Back in the day, moms and dads would show their love and parenting skills by warning their kids they’d be getting their mouths washed out with soap if they couldn’t keep from saying dirty words. It was a scientific approach to child rearing if you consider that pre-1960, a common belief was that toothaches were caused by a “tooth worm” that lived in your gums. Always! If there was no pain, it was because the worm was only resting.
Here’s what we know now: There’s no such thing as a tooth worm. But, there are 300 or so types of bacteria in your mouth at any given time. The worst of which is Streptococcus mutans, which converts carbs and sugars into teeth-eating acid. Still not brushing and flossing regularly? Here’s some perspective: The population of people on Earth is less than the number of bacteria living in your mouth.
When someone tells you you’re one of a kind, it may fall on deaf ears if you’re the overly humble type. The fact of the matter is that your teeth are completely unique to you, like your fingerprints. Identical twins? Not if you look at their teeth. Not even twins have identical teeth, which is why dental records can be used to ID the deceased. Now you have two reasons to see a dentist: to have healthy teeth if you’re alive and to have a record of your teeth if you’re dead.
No offense to anyone out there who takes a lot of pride in the hardness of their body parts. You know, like those gym rats with rock hard abs. It’s the folks who spend time at the dentist’s office and who take care of their teeth at home that should be showing off. That’s because the enamel of your teeth is the hardest thing on your body, even harder than a bone. Like your skeleton, your enamel is made of calcium and phosphate. In addition, proteins and crystallites form from your enamel giving it even more density.
Spit take! Over the average person’s lifespan, they will produce 10,000 gallons of saliva.
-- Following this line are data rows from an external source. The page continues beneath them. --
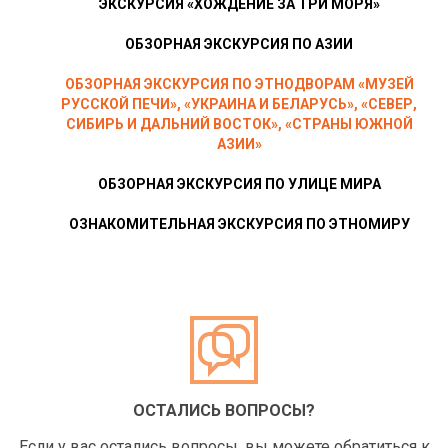
ЭКСКУРСИЯ «ХОЖДЕНИЕ ЗА ТРИ МОРЯ»
ОБЗОРНАЯ ЭКСКУРСИЯ ПО АЗИИ
ОБЗОРНАЯ ЭКСКУРСИЯ ПО ЭТНОДВОРАМ «МУЗЕЙ
РУССКОЙ ПЕЧИ», «УКРАИНА И БЕЛАРУСЬ», «СЕВЕР,
СИБИРЬ И ДАЛЬНИЙ ВОСТОК», «СТРАНЫ ЮЖНОЙ
АЗИИ»
ОБЗОРНАЯ ЭКСКУРСИЯ ПО УЛИЦЕ МИРА
ОЗНАКОМИТЕЛЬНАЯ ЭКСКУРСИЯ ПО ЭТНОМИРУ
ОСТАЛИСЬ ВОПРОСЫ?
Если у вас остались вопросы, вы можете обратиться к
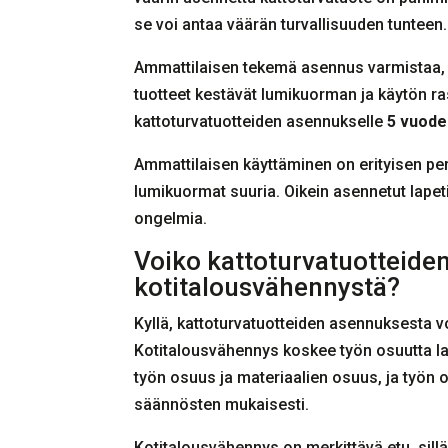
se voi antaa väärän turvallisuuden tunteen.
Ammattilaisen tekemä asennus varmistaa, et
tuotteet kestävät lumikuorman ja käytön r
kattoturvatuotteiden asennukselle
5 vuode
Ammattilaisen käyttäminen on erityisen peru
lumikuormat suuria. Oikein asennetut lapeti
ongelmia.
Voiko kattoturvatuotteide
kotitalousvähennystä?
Kyllä, kattoturvatuotteiden asennuksesta v
Kotitalousvähennys koskee työn osuutta l
työn osuus ja materiaalien osuus, ja työ
säännösten mukaisesti.
Kotitalousvähennys on merkittävä etu, sil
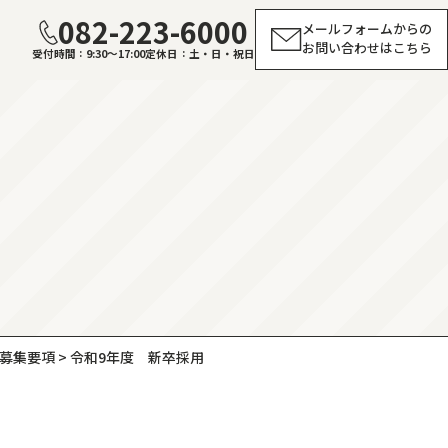
082-223-6000
メールフォームからの
お問い合わせはこちら
受付時間
9:30～17:00
定休日
土・日・祝日
募集要項
>
令和9年度 新卒採用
Picture it this way: A 12- by 24-foot rectangular pool that reaches 5-feet deep will hold around 10,800 gallons of water. Keep spittin’ grandma, you’re almost there! Just 800 more gallons of saliva and we got ourselves a family pool.
Unlike a plant that grows from the roots up, your teeth grow differently. There are three stages to tooth development: 1) Tooth formation, which happens under the gums, 2) Crown development, which happens above the gum, and 3) Root growth, which anchors the developed tooth to your jaw.
If you’re ever in Vermont, and you’re a female, you are breaking the law if you wear false teeth without the permission of your husband. Not sure what the single ladies are supposed to do, but the answer is somewhere within an 1856 law enacted by the state’s legislature. Ask Bernie Sanders what he thinks about it; he may have sponsored the bill. #FeelTheBern
Back when Chairman Mao was running things in China, the first modern toothbrush hit the market in 1948. Its bristles were made from horses, hogs, and badgers. It’s an unsolved mystery why they didn’t use puppy or kitten instead.
In medieval Germany, toothaches were cured by kissing a donkey. By the Renaissance, a lot of German dentists realized this was incorrect and they really felt like an ass.
Our nation’s first president, George Washington, wore dentures. That’s true. What’s not true is that the dentures were made of wood. Think classier. They were made of gold, ivory and lead. And, a mix of human, donkey and hippopotamus teeth.
The artist Grant Wood has a famous painting titled American Gothic in which a farmer and his wife stand plain-faced in front of their farmhouse. It’s classic Americana. Yet, the farmer in the painting is not a farmer at all in real life. In fact, that man was a dentist.